● **Data for the task**:
** Begin **
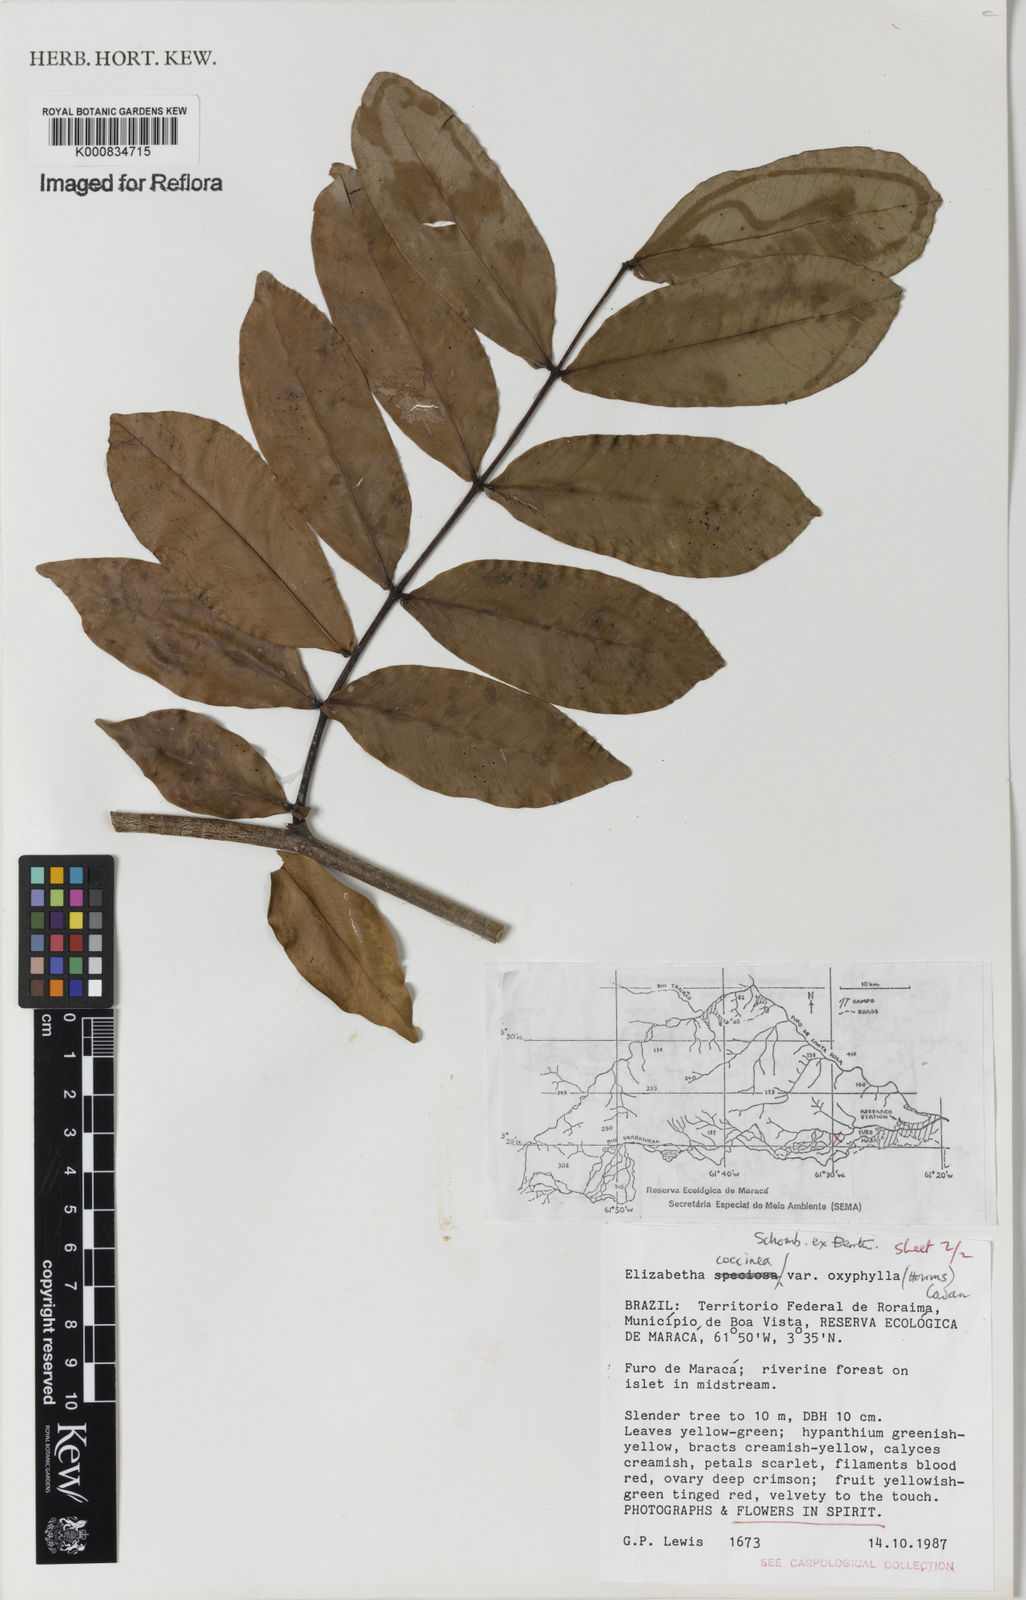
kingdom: Plantae
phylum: Tracheophyta
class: Magnoliopsida
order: Fabales
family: Fabaceae
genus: Paloue
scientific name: Paloue coccinea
** End **
● **Written task**:
Convert the lines above into a numbered list, skipping blank lines and leaving out the pictures.

● **Reply to the exercise**:
1. kingdom: Plantae
2. phylum: Tracheophyta
3. class: Magnoliopsida
4. order: Fabales
5. family: Fabaceae
6. genus: Paloue
7. scientific name: Paloue coccinea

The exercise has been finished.